Di ruang OSIS sejumlah siswa sedang sibuk mempersiapkan lomba majalah dinding (mading) tingkat provinsi. Ada yang menata materi, sebagian ada yang berdiskusi materi mana yang layak untuk ditampilkan.
Kaka sedari tadi menampakkan wajah serius. Ya, karena dia adalah ketua OSIS yang harus bertanggungjawab penuh atas kesiapan keikutsertaan lomba kali ini. Beberapa kali, dia memberi arahan dan menjawab pertanyaan diskusi sekaligus.
Tak bisa disembunyikan, Kaka begitu lelah fisik kali ini. Dia membutuhkan tenaga dari siswa lain untuk diperbantukan dalam persiapan. Dalam benaknya, Aruna mestinya ikut, karena yang tahu persis konsepnya adalah gadis itu.
"Aku keluar sebentar," kata Kaka tiba-tiba ke semua anggota OSIS yang ada di situ.
Sebenarnya dia ingin pergi nyamperin Aruna dan mengajaknya gabung di ruang OSIS. Langkahnya cepat ke arah kelas jurusan bahasa.
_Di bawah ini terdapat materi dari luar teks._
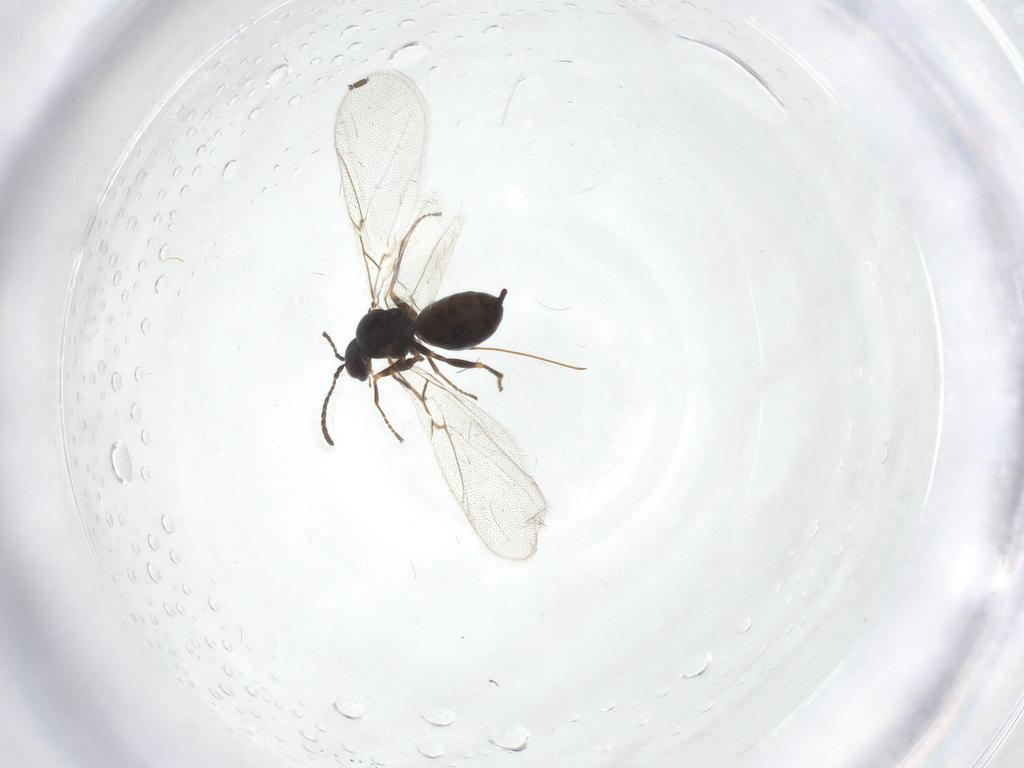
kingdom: Animalia
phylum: Arthropoda
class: Insecta
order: Hymenoptera
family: Cynipidae
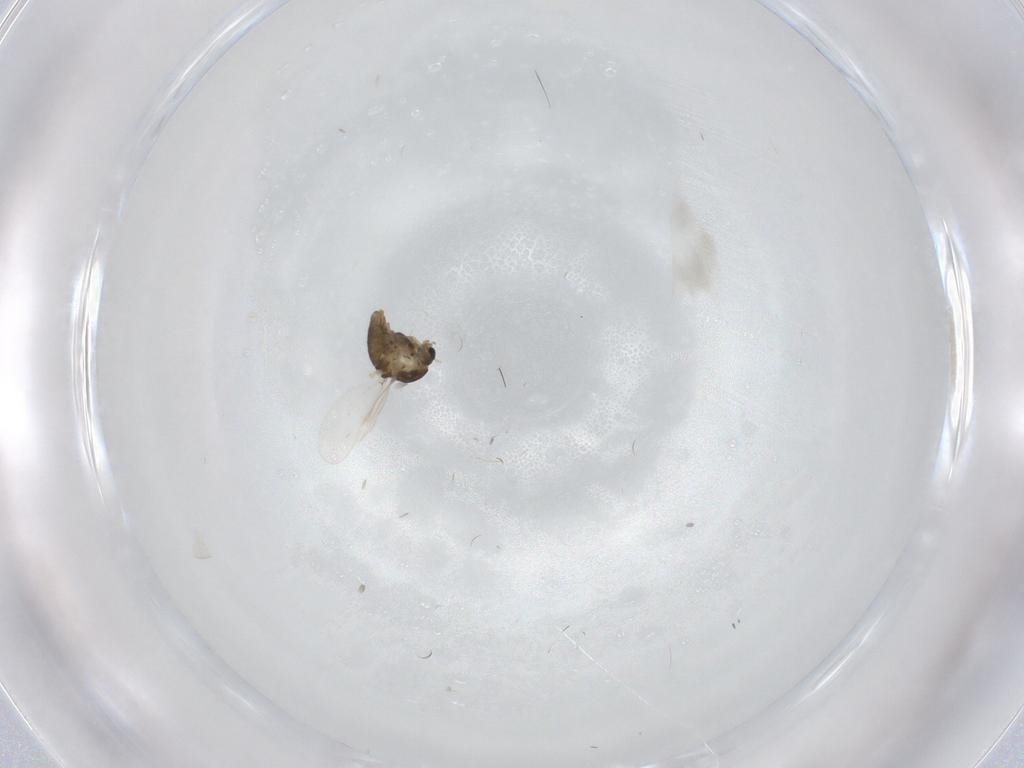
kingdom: Animalia
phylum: Arthropoda
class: Insecta
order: Diptera
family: Chironomidae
"Kamu tahu Aruna dimana?" tanya Kaka.
"Waduh, kayaknya lagi di taman. Biasanya di situ kalau jam istirahat," jawab Agatha, teman sekelas Aruna.
"Oke, terimakasih ya," Kaka tersenyum lalu pergi dari kelas. Agatha juga ikut tersenyum, karena siswi berbadan gemuk itu juga mengagumi Kaka.
Di taman sekolah cukup ramai. Beberapa siswa menghabiskan jam istirahat di situ. Ada yang asik duduk di bangku, ada juga yang berdiskusi dan sebagian lagi bermain dan bersantai.
Kaka melihat Aruna sedang duduk di sebuah bangku sudut taman, di bawah pohon mangga. Tapi dia tidak sendirian. Barry terlihat di depannya dan mengajak ngobrol Aruna.
Bodo amat bagi Kaka, dia tetap menghampiri Aruna. Selain demi OSIS, dia juga tidak suka Aruna dengan dengan cowok sombong itu.
"Aruna, maaf aku mau bicara," sapa Kaka tanpa peduli dengan Barry.
"Iya, ada apa, Ka?" jawab Aruna santai.
"Jadi begini, ini teman-teman OSIS lagi nyiapin lomba mading, bisa bantu gak, biar bisa sama dengan ide kamu itu?" Kaka berharap.
Bukannya Aruna yang menjawab, eh, Barry yang nyolot. Dia langsung berdiri dan berhapan dengan ketua OSIS itu.
"Bisa gak OSIS itu mandiri? Jangan cuma bisa ngerepoti yang lain," Barry berucap ketus.
"Di sekolah sini tidak ada kata orang lain. Semuanya sama, satu identitas, kecuali anak baru. Kamu," Kaka maju satu langkah lebih dekat Barry.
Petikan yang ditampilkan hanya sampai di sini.